There are several important reasons to consider when patenting biotechnology inventions. One important factor is novelty. If a biotechnology product or process is new, the inventor must demonstrate that it is the first of its kind. This is a complicated question, as some people believe biological materials and processes are mere discoveries, while others contend that they are man-made inventions. To avoid such problems, the inventor should conduct a thorough search of public databases and avoid overlap with other publications.

While patents are intrinsically associated with technological progress, some innovations can be patented without any benefit to the inventor. For example, altering the nucleosides in mRNA can make a vaccine against pathogenic agents safe and effective. Other biotechnology inventions can be patented. The inventor must include a thorough description of the invention in his or her patent application. The inventor must also provide a copy of the invention.

Many biotechnology inventions are based on gene cloning or expression. A patent on such an invention will rely on the nucleotide sequence of the cloned gene or encoded protein. Many biotechnology inventions have incorrect nucleotide sequences, which are often commercially useless. This is why many countries have mechanisms that allow inventors to correct errors and claim nucleic acids without sequences.
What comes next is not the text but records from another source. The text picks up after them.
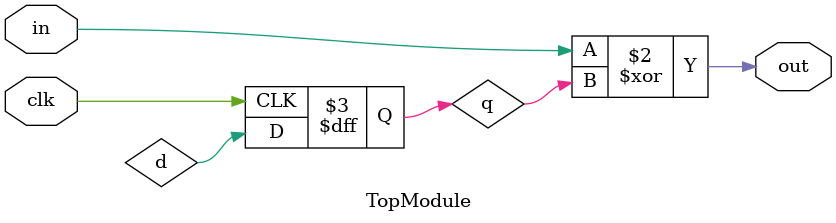
<source format=sv>

module TopModule (
  input clk,
  input in,
  output logic out
);

  logic d, q, q_bar;
  // D flip-flop
  always @(posedge clk) begin
    q <= d;
  end

  // XOR gate
  assign out = in ^ q;
  
endmodule
/*
Ambiguous Design Descriptions: Lack of Initialization
*/

/*
The testbench simulated, but had errors. Please fix the module. The output of iverilog is as follows:
VCD info: dumpfile wave.vcd opened for output.
D:/MyVerilogDebugger/Dataset/dataset_verilog-eval-human/Prob053_m2014_q4d_test.sv:16: $finish called at 501 (1ps)
Hint: Output 'out' has 1 mismatches. First mismatch occurred at time 5.
Hint: Total mismatched samples is 1 out of 100 samples

Simulation finished at 501 ps
Mismatches: 1 in 100 samples

*/
</source>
In the past, many countries have refused to grant patents for biotechnology inventions, claiming that they were not useful. While the United States has a ‘de minimis’ standard, biotechnology innovations can be life-saving. A recent court case highlighted this problem and outlined steps that can be taken to protect the inventions. In addition to preventing the spread of cancer, patents protect the production of new drugs and diagnostic kits.